Il suffit pourtant de quelques faits réels pour mettre à mal cette singulière « conception de l’amour ».
« Loin d’être un simple cocard »
Dans la nuit du 26 au 27 juillet 2003, une dispute éclate dans la chambre d’hôtel du couple à Vilnius où la comédienne se trouve pour le tournage du film Colette, écrit et réalisé par sa mère Nadine. Vers 05h30, le chanteur de Noir Désir demande au frère de Marie Trintignant de venir. Celui-ci soulève la serviette sur le visage de sa sœur : « C’était loin d’être un simple cocard. » A sa demande, la veilleuse de nuit appelle les secours. A 07h16, l’actrice de 41 ans est opérée pour juguler une hémorragie cérébrale.
Le lendemain, la police lituanienne affirme que, lors d’une violente dispute, le chanteur sous l’effet de médicaments et de l’alcool aurait frappé et poussé l’actrice qui, se cognant la tête, est tombée dans le coma. Elle ouvre une enquête.
L’actrice subit le 29 juillet une seconde opération. « Médicalement, il n’y a plus rien à faire », affirme le neurochirurgien Stéphane Delajoux. « Malheureusement, on est arrivés beaucoup trop tard ». Bertrand Cantat est placé en garde à vue.
Les Trintignant portent plainte à Paris. Au creux de l’été, l’affaire présentée comme un crime passionnel connaît un retentissement médiatique énorme. Le parquet ouvre une information judiciaire pour « coups volontaires » et « non assistance à personne en danger ». Une reconstitution des faits a lieu avec Bertrand Cantat. L’avocat des Trintignant ,Me Georges Kiejman, exclut l’hypothèse d’une chute : « Son visage est trop tuméfié. »
19 coups à la tête et au visage
Marie Trintignant est rapatriée à Paris le 31 juillet. « Cela fait à peu près deux jours que son cerveau est mort cliniquement », déclare le Dr Delajoux.
A Vilnius, Bertrand Cantat est interrogé. « C’est un accident après une lutte, une folie, mais ce n’est pas un crime. » Son avocat évoque un « accident des deux côtés, une tragédie, un conflit humain entre deux personnes, deux artistes à fort tempérament ». Il réclame sa libération.

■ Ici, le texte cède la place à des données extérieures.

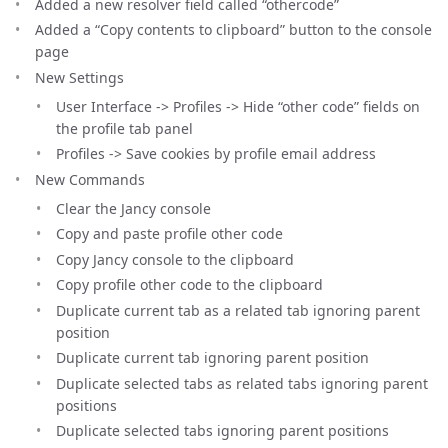
Added a new resolver field called “othercode”
Added a “Copy contents to clipboard” button to the console
page
New Settings
User Interface -> Profiles -> Hide “other code” fields on
the profile tab panel
Profiles -> Save cookies by profile email address
New Commands
Clear the Jancy console
Copy and paste profile other code
Copy Jancy console to the clipboard
Copy profile other code to the clipboard
Duplicate current tab as a related tab ignoring parent
position
Duplicate current tab ignoring parent position
Duplicate selected tabs as related tabs ignoring parent
positions
Duplicate selected tabs ignoring parent positions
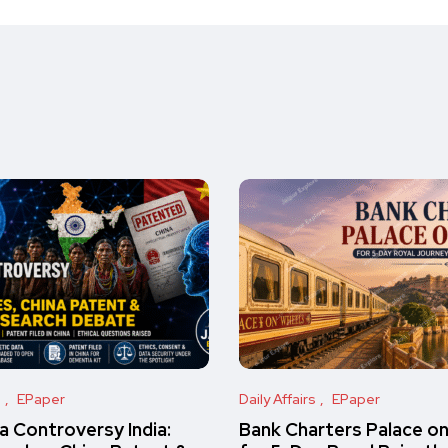
s
EPaper
Daily Affairs
EPaper
 Controversy India:
Bank Charters Palace o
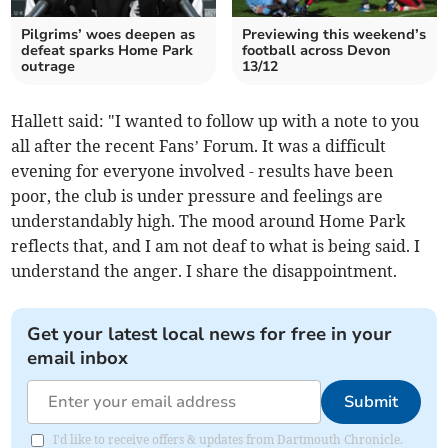
Pilgrims’ woes deepen as
Previewing this weekend’s
defeat sparks Home Park
football across Devon
outrage
13/12
Hallett said: "I wanted to follow up with a note to you
all after the recent Fans’ Forum. It was a difficult
evening for everyone involved - results have been
poor, the club is under pressure and feelings are
understandably high. The mood around Home Park
reflects that, and I am not deaf to what is being said. I
understand the anger. I share the disappointment.
Get your latest local news for free in your
email inbox
Submit
I'd like to receive offers & updates from Dartmouth Chronicle.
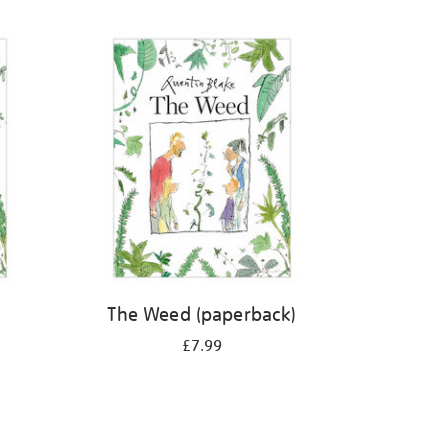
The Weed (paperback)
£7.99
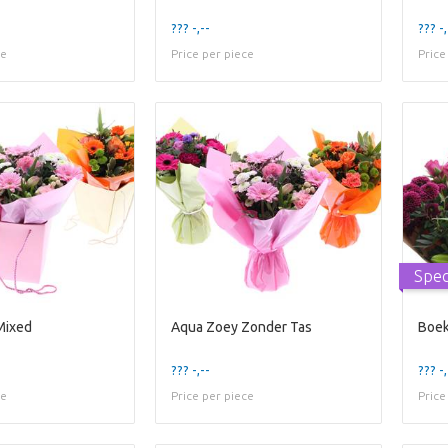
??? -,--
??? -,
ce
Price per piece
Price
Spec
Mixed
Aqua Zoey Zonder Tas
Boek
??? -,--
??? -,
ce
Price per piece
Price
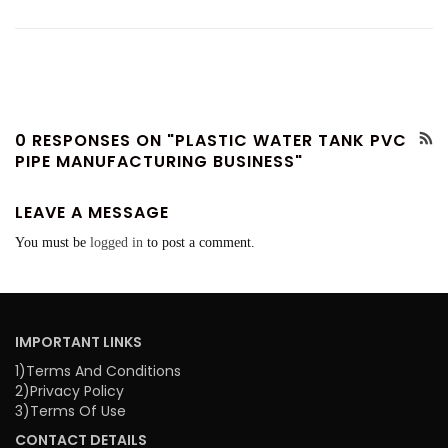
0 RESPONSES ON "PLASTIC WATER TANK PVC
PIPE MANUFACTURING BUSINESS"
LEAVE A MESSAGE
You must be
logged in
to post a comment.
IMPORTANT LINKS
1)Terms And Conditions
2)Privacy Policy
3)Terms Of Use
CONTACT DETAILS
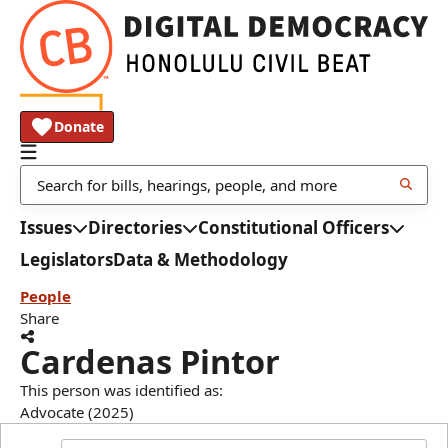
Donate
Issues
Directories
Constitutional Officers
Legislators
Data & Methodology
People
Share
Cardenas Pintor
This person was identified as:
Advocate (2025)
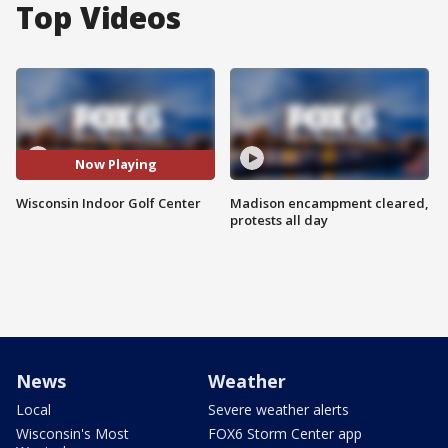
Top Videos
Now Playing
Wisconsin Indoor Golf Center
Madison encampment cleared,
protests all day
News
Weather
Local
Severe weather alerts
Wisconsin's Most
FOX6 Storm Center app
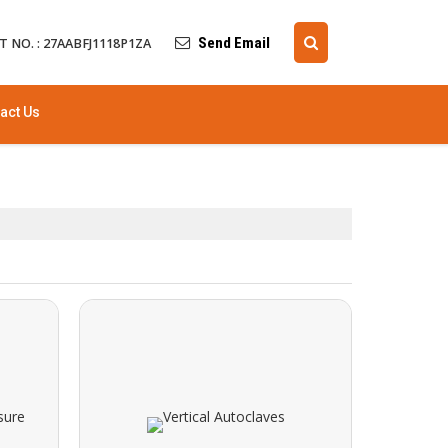
Send Email
T NO. : 27AABFJ1118P1ZA
act Us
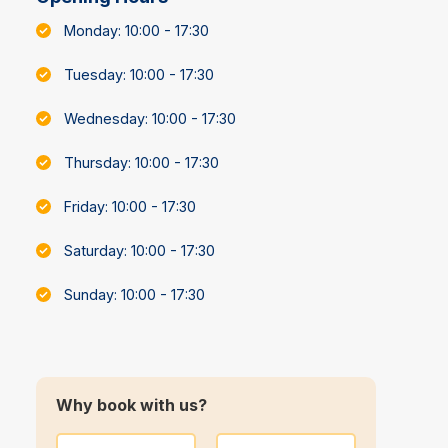
Monday: 10:00 - 17:30
Tuesday: 10:00 - 17:30
Wednesday: 10:00 - 17:30
Thursday: 10:00 - 17:30
Friday: 10:00 - 17:30
Saturday: 10:00 - 17:30
Sunday: 10:00 - 17:30
Why book with us?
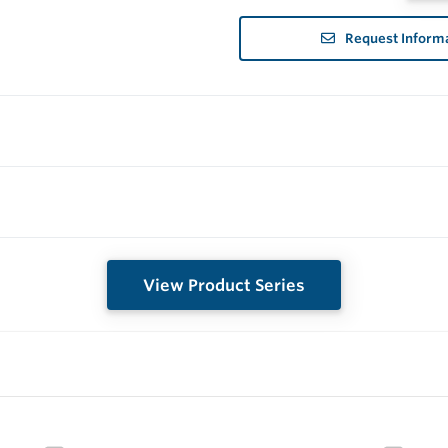
Request Inform
View Product Series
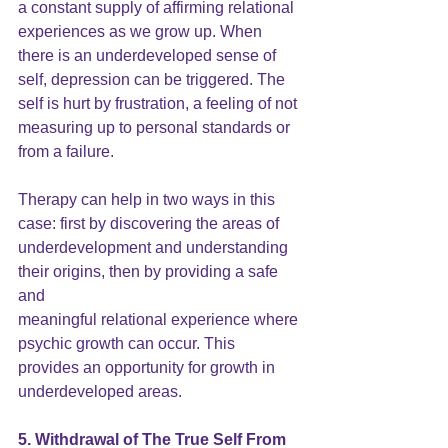
a constant supply of affirming relational 
experiences as we grow up. When 
there is an underdeveloped
 sense of 
self
, depression can be triggered. The 
self is hurt by frustration, a feeling of not 
measuring up to personal standards or 
from a failure.
Therapy can help in two ways in this 
case: first by discovering the areas of 
underdevelopment and understanding 
their origins, then by providing a safe 
and
meaningful relational experience where 
psychic growth can occur. This 
provides an opportunity for growth in 
underdeveloped areas.
5. Withdrawal of The True Self From 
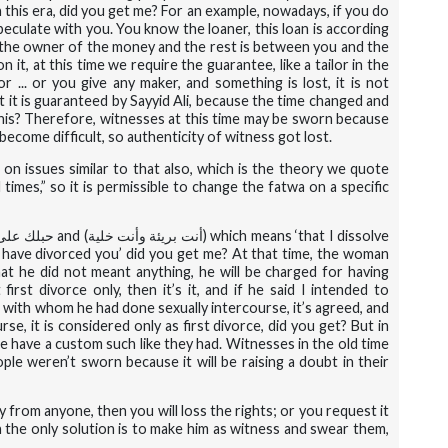
 this era, did you get me? For an example, nowadays, if you do
peculate with you. You know the loaner, this loan is according
re the owner of the money and the rest is between you and the
 it, at this time we require the guarantee, like a tailor in the
or ... or you give any maker, and something is lost, it is not
 it is guaranteed by Sayyid Ali, because the time changed and
this? Therefore, witnesses at this time may be sworn because
ecome difficult, so authenticity of witness got lost.
 on issues similar to that also, which is the theory we quote
imes,” so it is permissible to change the fatwa on a specific
لى غاربك
and (
أنت بريئة وأنت خلية
) which means ‘that I dissolve
I have divorced you’ did you get me? At that time, the woman
 that he did not meant anything, he will be charged for having
irst divorce only, then it’s it, and if he said I intended to
 with whom he had done sexually intercourse, it’s agreed, and
se, it is considered only as first divorce, did you get? But in
we have a custom such like they had. Witnesses in the old time
ple weren’t sworn because it will be raising a doubt in their
y from anyone, then you will loss the rights; or you request it
 the only solution is to make him as witness and swear them,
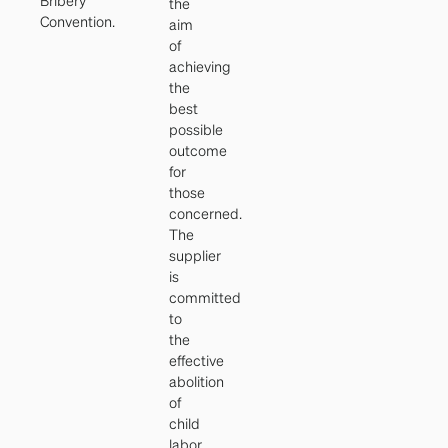
Bribery
the
Convention.
aim
of
achieving
the
best
possible
outcome
for
those
concerned.
The
supplier
is
committed
to
the
effective
abolition
of
child
labor.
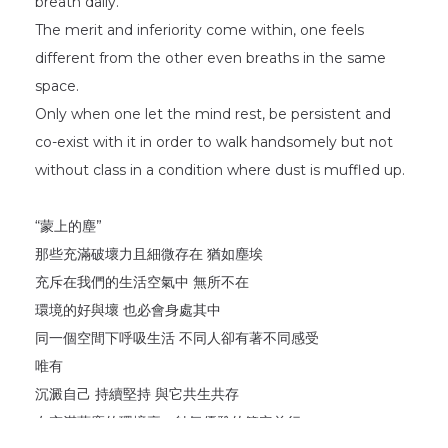
breath daily.
The merit and inferiority come within, one feels
different from the other even breaths in the same
space.
Only when one let the mind rest, be persistent and
co-exist with it in order to walk handsomely but not
without class in a condition where dust is muffled up.
“蒙上的塵”
那些充滿破壞力且細微存在 猶如塵埃
充斥在我們的生活空氣中 無所不在
環境的好與壞 也必會身處其中
同一個空間下呼吸生活 不同人卻有著不同感受
唯有
沉澱自己 持續堅持 與它共生共存
在充滿蒙塵的環境裏，帥氣優雅的篤定前行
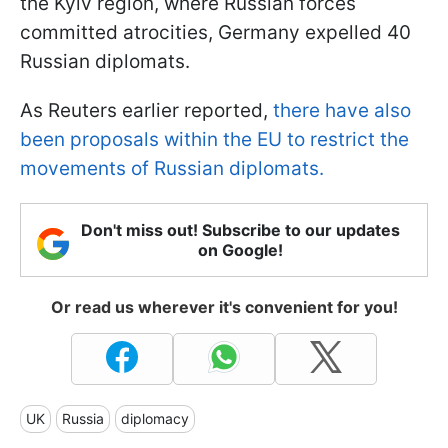
the Kyiv region, where Russian forces
committed atrocities, Germany expelled 40
Russian diplomats.
As Reuters earlier reported,
there have also
been proposals within the EU to restrict the
movements of Russian diplomats.
Don't miss out! Subscribe to our updates
on Google!
Or read us wherever it's convenient for you!
UK
Russia
diplomacy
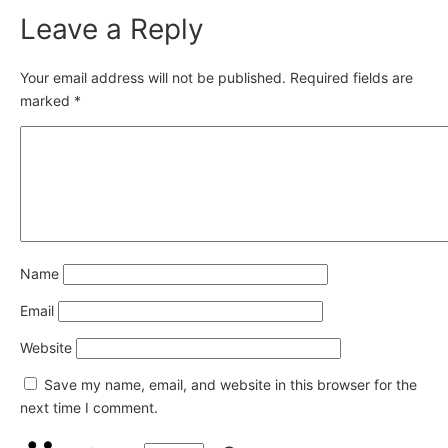
Leave a Reply
Your email address will not be published.
Required fields are
marked
*
Name
Email
Website
Save my name, email, and website in this browser for the
next time I comment.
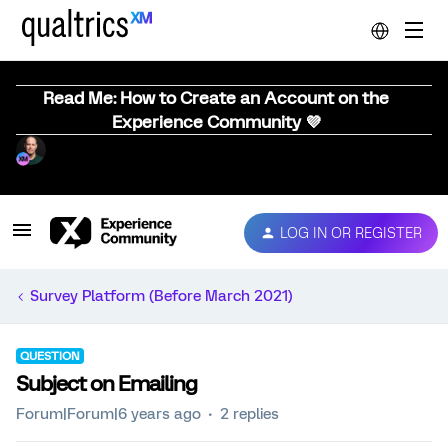
Read Me: How to Create an Account on the
Experience Community 💜
LOG IN OR REGISTER
Survey Platform (Before March 2021)
QUESTION
Subject on Emailing
Forum|Forum|6 years ago
2 replies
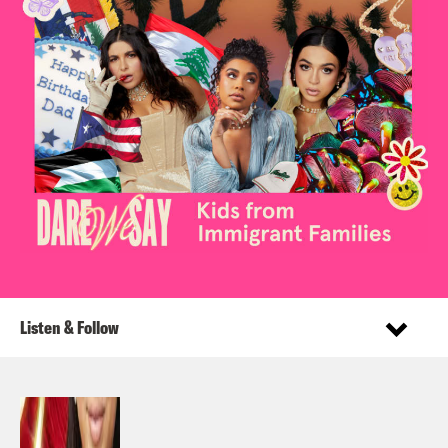
Listen & Follow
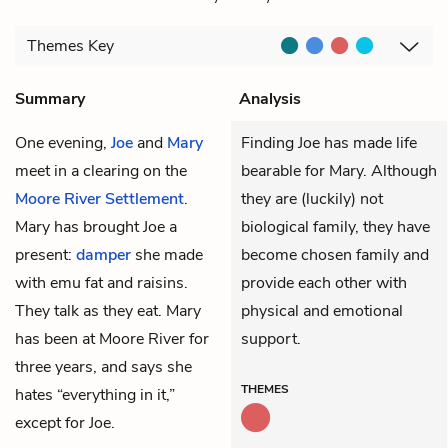
Themes
Key
Summary
Analysis
One evening,
Joe
and
Mary
Finding Joe has made life
meet in a clearing on the
bearable for Mary. Although
Moore River Settlement
.
they are (luckily) not
Mary has brought Joe a
biological family, they have
present:
damper
she made
become chosen family and
with emu fat and raisins.
provide each other with
They talk as they eat. Mary
physical and emotional
has been at Moore River for
support.
three years, and says she
THEMES
hates “everything in it,”
except for Joe.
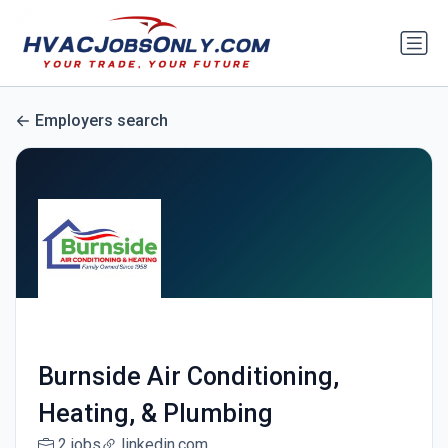
Employers search
Burnside Air Conditioning,
Heating, & Plumbing
2 jobs
linkedin.com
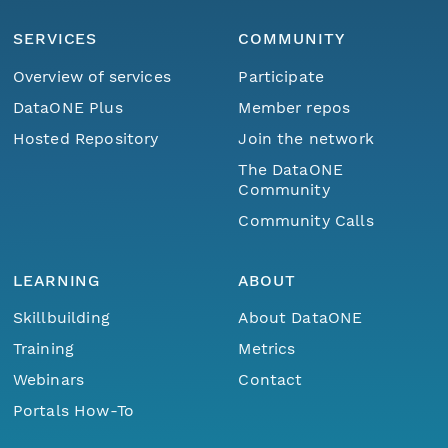
SERVICES
COMMUNITY
Overview of services
Participate
DataONE Plus
Member repos
Hosted Repository
Join the network
The DataONE
Community
Community Calls
LEARNING
ABOUT
Skillbuilding
About DataONE
Training
Metrics
Webinars
Contact
Portals How-To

« Il est essentiel que les enfants de Marie sachent que quelqu’un qui a tué leur mère est en prison », rétorque Nadine Trintignant, sa mère, évoquant d’autres femmes battues par Cantat. Le chanteur réfute, demande son extradition. Il est écroué.
Dans la soirée, le neurochirurgien parle d’un « encéphalogramme plat ». « Plus aucun espoir. » Le lendemain, l’actrice meurt à 10h20 d’un œdème cérébral. Le 13 août, l’autopsie conclut que l’actrice a reçu 19 coups, la majorité contre sa tête et son visage. Une seconde expertise confirme les coups mortels.
Le 7 août, la justice lituanienne exclut l’extradition du chanteur avant un procès à Vilnius pour « homicide volontaire ». Il est condamné à huit ans de prison le 29 mars. « Sa culpabilité est incontestable » mais il « n’a pas voulu les conséquences » de ses actes, estiment les juges.
Après avoir passé quatorze mois à la prison de Vilnius, il est transféré le 28 septembre 2004 à la maison d’arrêt de Muret, près de Toulouse, pour finir d’y purger sa peine. Il y reste quatre ans et demi puis obtient sa libération conditionnelle le 16 octobre 2007. Pour l’opinion publique en matière de violences faites aux femmes, Nadine Trintignant appelle ça « un signal négatif ». Encore un euphémisme.